[WHAT TO PRODUCE] The lines to reproduce run from the one containing "wall art: none" to the end of the listing. Reproduce them exactly, both ends included, and nothing else.

[GIVEN INFORMATION]
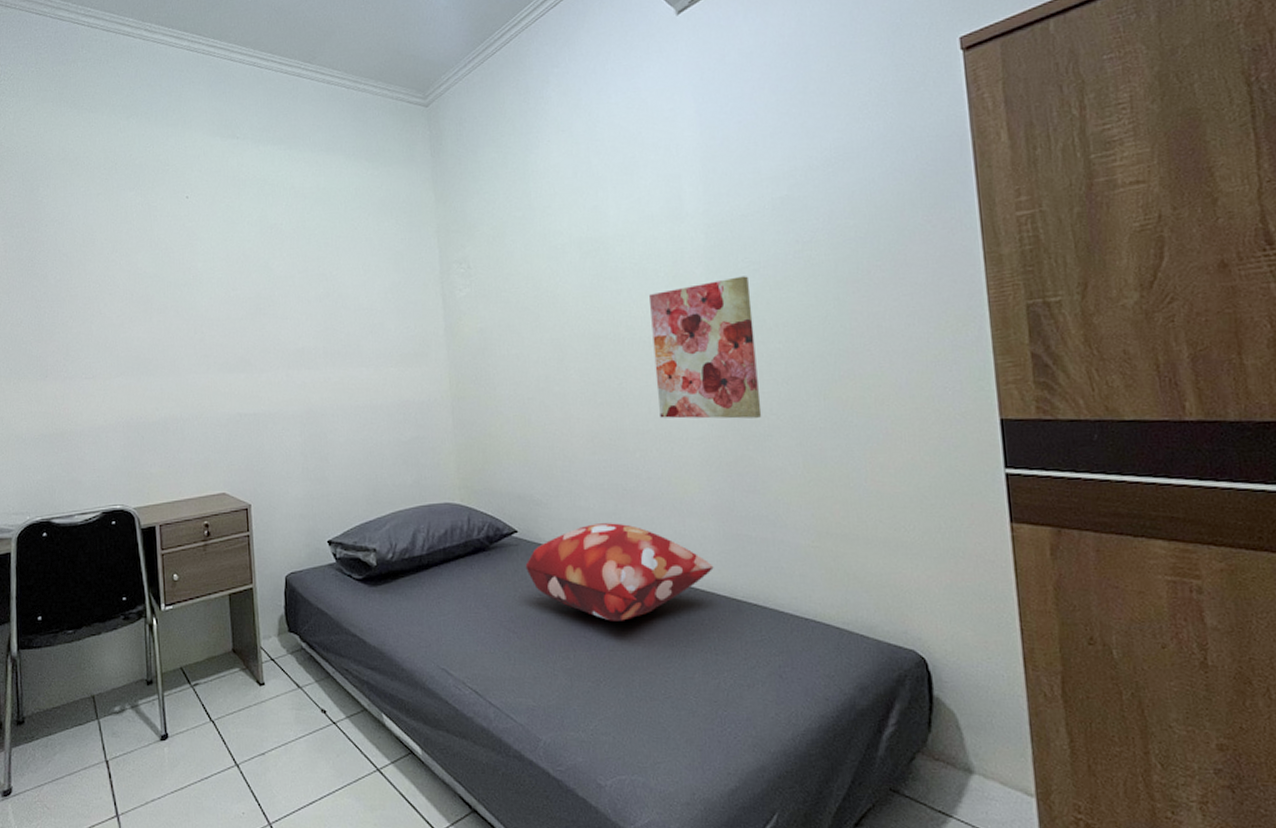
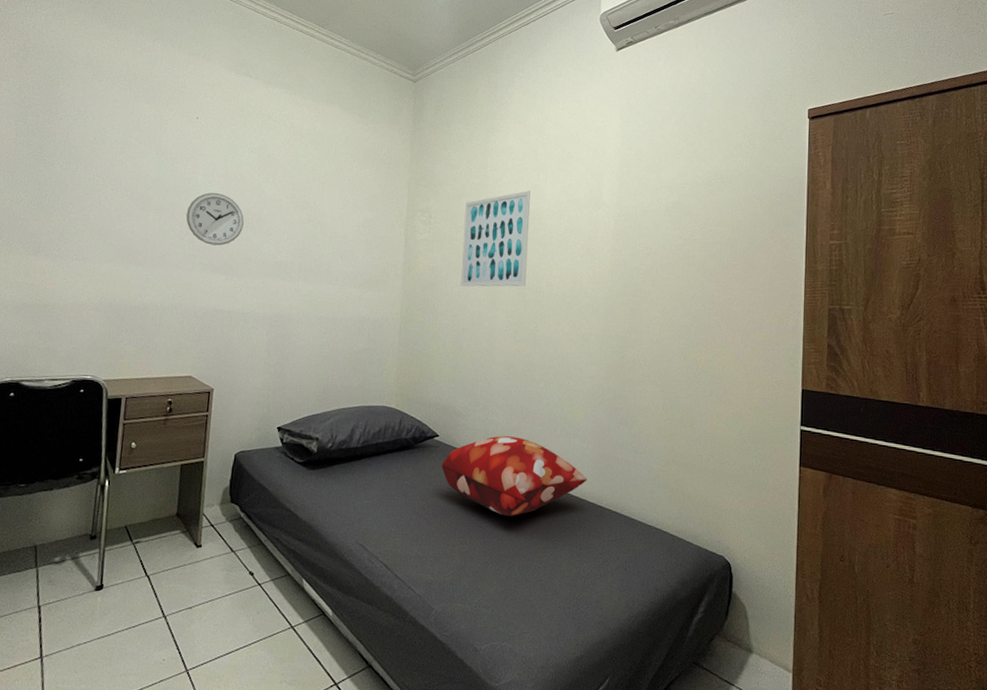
wall clock: none [191,280,255,341] -> present [186,193,244,246]
wall art: none [510,215,599,347] -> present [461,190,531,287]
wall art: present [649,276,762,419] -> none [563,257,642,367]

[EXPECTED OUTPUT]
wall art: none [510,215,599,347] -> present [461,190,531,287]
wall art: present [649,276,762,419] -> none [563,257,642,367]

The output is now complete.